══ Records for processing

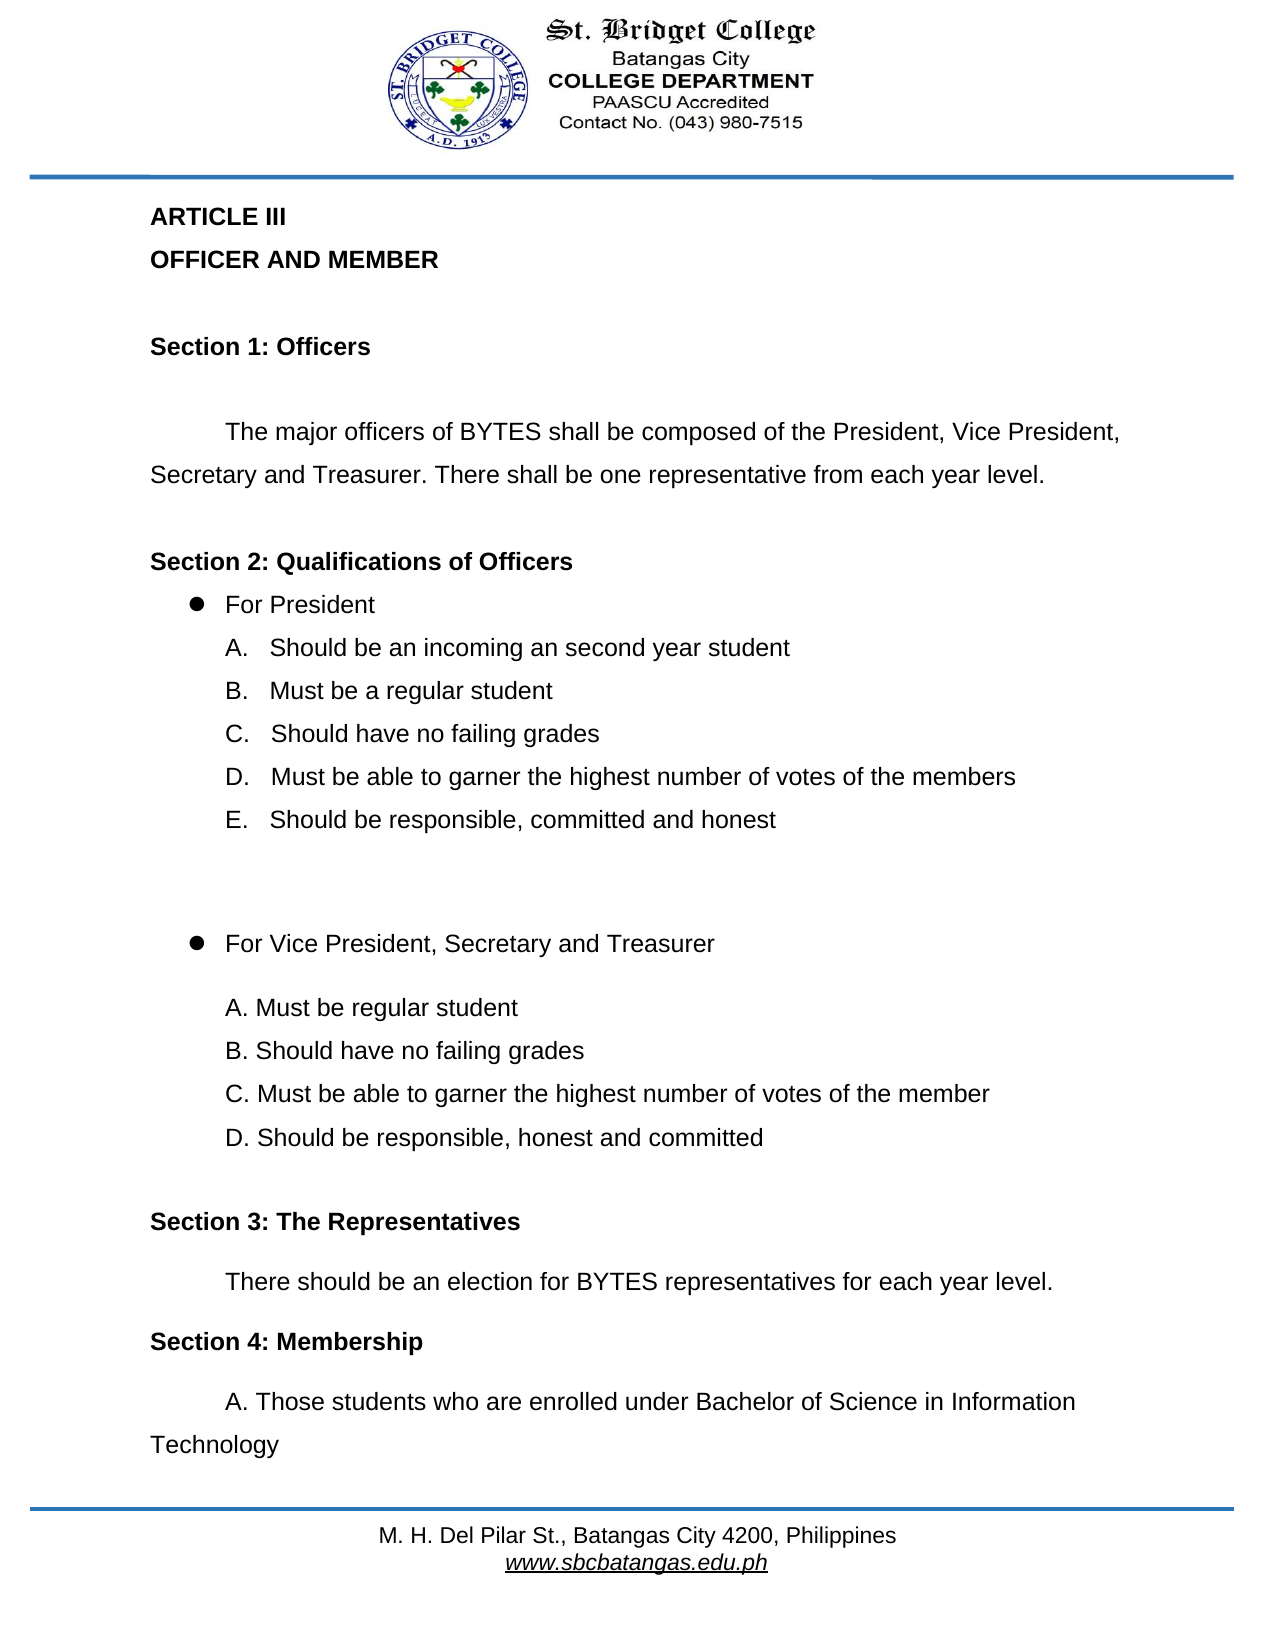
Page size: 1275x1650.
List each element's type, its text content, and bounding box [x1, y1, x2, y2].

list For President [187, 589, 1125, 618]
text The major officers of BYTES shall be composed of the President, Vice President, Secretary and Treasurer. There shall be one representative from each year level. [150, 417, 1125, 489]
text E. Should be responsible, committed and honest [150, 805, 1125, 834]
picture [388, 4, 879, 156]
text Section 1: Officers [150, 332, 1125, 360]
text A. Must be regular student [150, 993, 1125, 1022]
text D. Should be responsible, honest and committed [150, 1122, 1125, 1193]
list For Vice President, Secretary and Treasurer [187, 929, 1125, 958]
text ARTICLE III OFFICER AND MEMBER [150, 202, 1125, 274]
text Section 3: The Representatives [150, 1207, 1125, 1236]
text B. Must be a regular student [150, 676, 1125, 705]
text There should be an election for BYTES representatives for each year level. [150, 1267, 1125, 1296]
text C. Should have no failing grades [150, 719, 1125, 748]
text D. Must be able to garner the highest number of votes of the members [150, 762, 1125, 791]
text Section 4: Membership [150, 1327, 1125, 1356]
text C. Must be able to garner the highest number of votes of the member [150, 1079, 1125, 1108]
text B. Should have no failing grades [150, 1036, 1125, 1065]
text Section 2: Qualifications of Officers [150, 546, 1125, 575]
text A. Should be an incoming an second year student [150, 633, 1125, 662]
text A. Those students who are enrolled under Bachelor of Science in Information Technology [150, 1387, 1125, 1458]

════

# Exercise instructions
In your reply, every line of the material should appear exactly as written, and no picture should.

# Task solution
Page size: 1275x1650.
List each element's type, its text content, and bounding box [x1, y1, x2, y2].

list For President [187, 589, 1125, 618]
text The major officers of BYTES shall be composed of the President, Vice President, Secretary and Treasurer. There shall be one representative from each year level. [150, 417, 1125, 489]
text E. Should be responsible, committed and honest [150, 805, 1125, 834]
picture [388, 4, 879, 156]
text Section 1: Officers [150, 332, 1125, 360]
text A. Must be regular student [150, 993, 1125, 1022]
text D. Should be responsible, honest and committed [150, 1122, 1125, 1193]
list For Vice President, Secretary and Treasurer [187, 929, 1125, 958]
text ARTICLE III OFFICER AND MEMBER [150, 202, 1125, 274]
text Section 3: The Representatives [150, 1207, 1125, 1236]
text B. Must be a regular student [150, 676, 1125, 705]
text There should be an election for BYTES representatives for each year level. [150, 1267, 1125, 1296]
text C. Should have no failing grades [150, 719, 1125, 748]
text D. Must be able to garner the highest number of votes of the members [150, 762, 1125, 791]
text Section 4: Membership [150, 1327, 1125, 1356]
text C. Must be able to garner the highest number of votes of the member [150, 1079, 1125, 1108]
text B. Should have no failing grades [150, 1036, 1125, 1065]
text Section 2: Qualifications of Officers [150, 546, 1125, 575]
text A. Should be an incoming an second year student [150, 633, 1125, 662]
text A. Those students who are enrolled under Bachelor of Science in Information Technology [150, 1387, 1125, 1458]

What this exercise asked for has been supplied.